Obama, 57, spoke about the next chapter in her older daughter's life in an interview with CBS This Morning's Gayle King that aired Monday.
"I almost forgot that this year, this summer, they're going to be 23 and 20," Obama said of Malia and Sasha, a college sophomore. "I mean, I'm just like 'Stop there.' I don't even have teenagers anymore. So I am excited for her next chapter. That's why I want to be as excited as every parent."
But, Obama continued, "I don't want to have to worry about [Malia] entering a world where she has to worry about how people would treat her because of the color of her skin."
The former first lady added that she looks forward to the many "firsts" for her eldest but would be more comfortable if she was confident in her daughter's safety as a Black woman.
"I am excited, but I'd like to be more excited — to know that as she goes out and gets her first apartment and rides the subway somewhere, that they don't make assumptions about her based on the color of her skin," Obama said. "That she's not at risk, out there in the world as an adult, because she's a Black woman."
Elsewhere in the interview, Obama said she breathed "a sign of relief" after a jury convicted former police officer Derek Chauvin of the murder of George Floyd — but that "there's still work to be done" when it comes to social justice and racial inequality.
She thinks about how Malia and Sasha might be harmed by racial discrimination as well, she said.
"They're driving, but every time they get in a car by themselves, I worry about what assumption is being made by somebody who doesn't know everything about them: The fact that they are good students and polite girls, but maybe they're playing their music a little loud.
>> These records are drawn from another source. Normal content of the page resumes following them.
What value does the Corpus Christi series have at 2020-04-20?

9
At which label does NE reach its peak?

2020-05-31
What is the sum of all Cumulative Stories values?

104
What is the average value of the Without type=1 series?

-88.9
Maybe somebody sees the back of their head and makes an assumption," she said.
Obama continued: "I, like so many parents of Black kids ... the innocent act of getting a license puts fear in our hearts."
With restrictions easing and the former first couple now vaccinated, Obama said on CBS This Morning she's open to doing things with others — but there is a primary requirement for those wishing to spend time with she and her family: "Be vaccinated."
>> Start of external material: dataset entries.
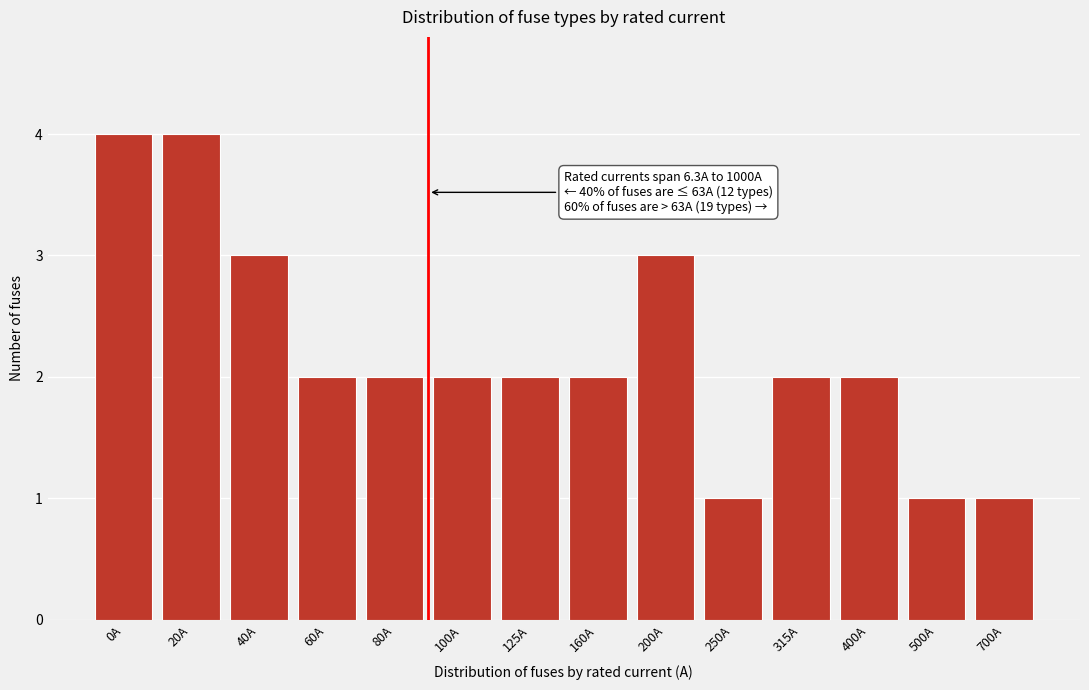

Reading left to right, extract all data points from this chart.

0A=4	20A=4	40A=3	60A=2	80A=2	100A=2	125A=2	160A=2	200A=3	250A=1	315A=2	400A=2	500A=1	700A=1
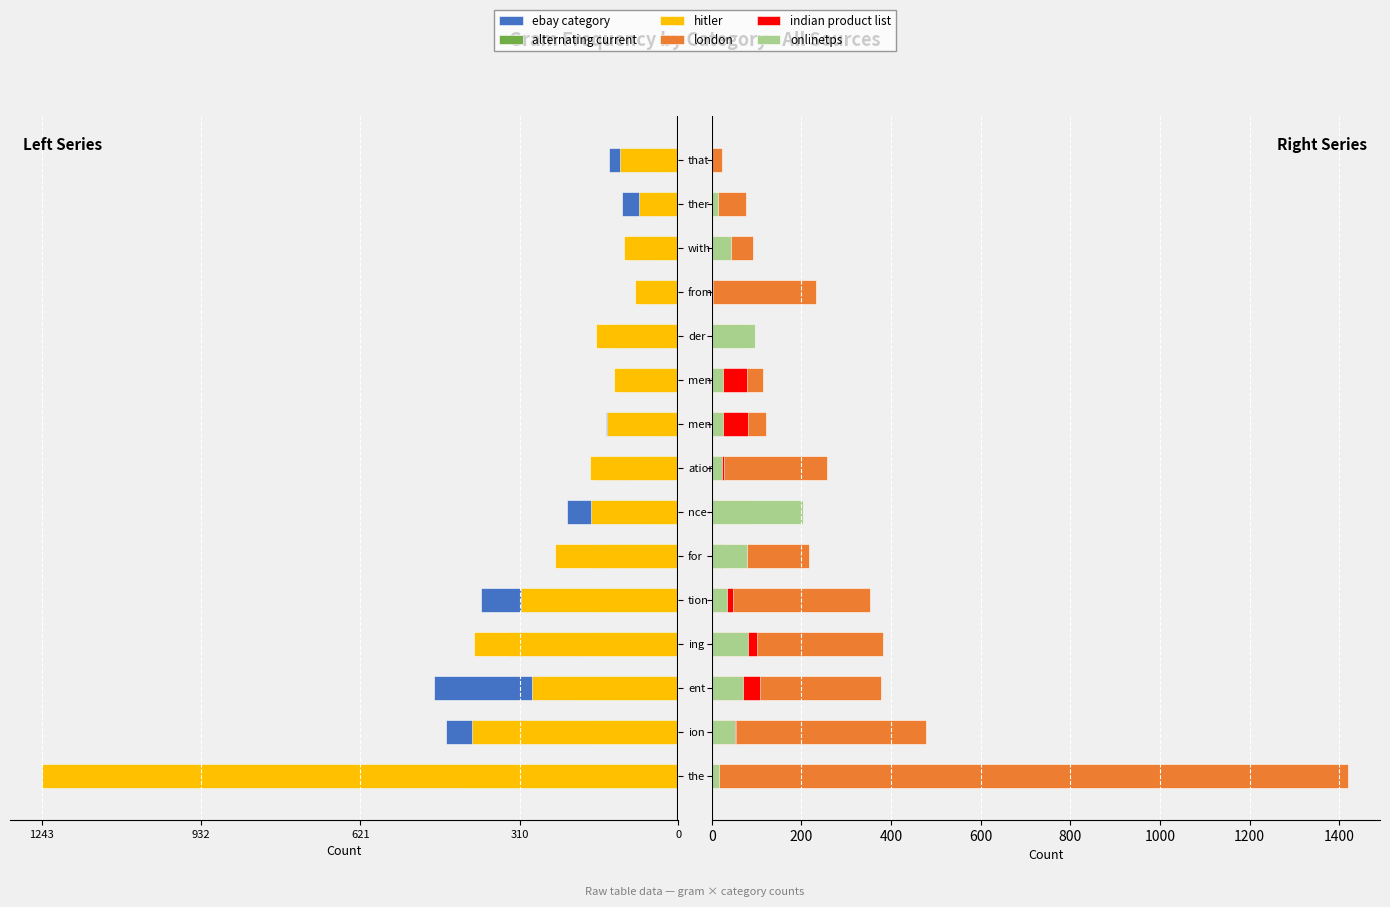

What are all the series names shown in the legend?

ebay category, alternating current, hitler, london, indian product list, onlinetps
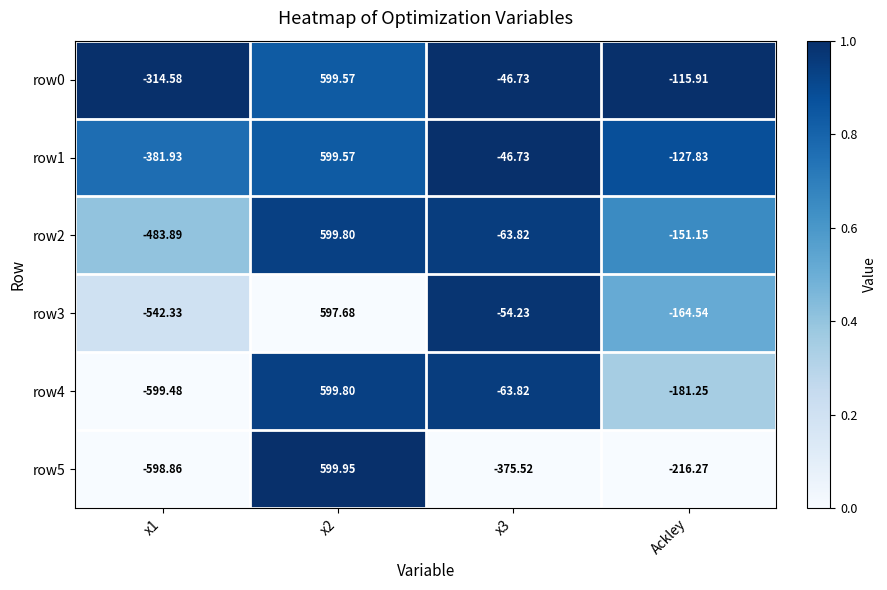

Is the value of row1 at Ackley greater than the value of row5 at x2?

No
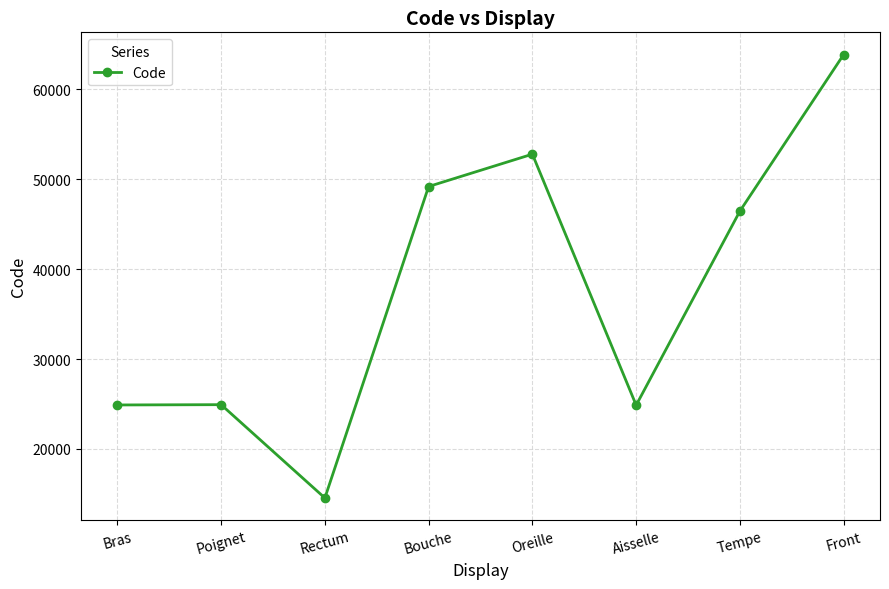

What position from the right is Poignet?

7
"You want to hang out with us? Get your vaccine," Obama said. "Get all of it, finish it up, then we can talk."
While Malia and Sasha have largely stayed out of the spotlight since their family left the White House in 2017, the former first daughters were among among the tens of thousands of demonstrators this summer, masked and without fanfare.
Former President Barack Obama discussed their protesting late last year, when he spoke about his memoir A Promised Land and life in quarantine with his wife and daughters.
He told PEOPLE then that both young women felt "the need to participate" in the midst of nationwide demonstrations against police misconduct following the killings of Floyd, Breonna Taylor and others.
"I didn't have to give them a lot of advice because they had a very clear sense of what was right and what was wrong and [of] their own agency and the power of their voice and the need to participate," Obama, 59, said. "Malia and Sasha found their own ways to get involved with the demonstrations and activism that you saw with young people this summer, without any prompting from Michelle and myself, on their own initiative."
"They didn't do it in a way where they were looking for limelight. They were very much in organizer mode." the former president said, adding, "I could not have been prouder of them."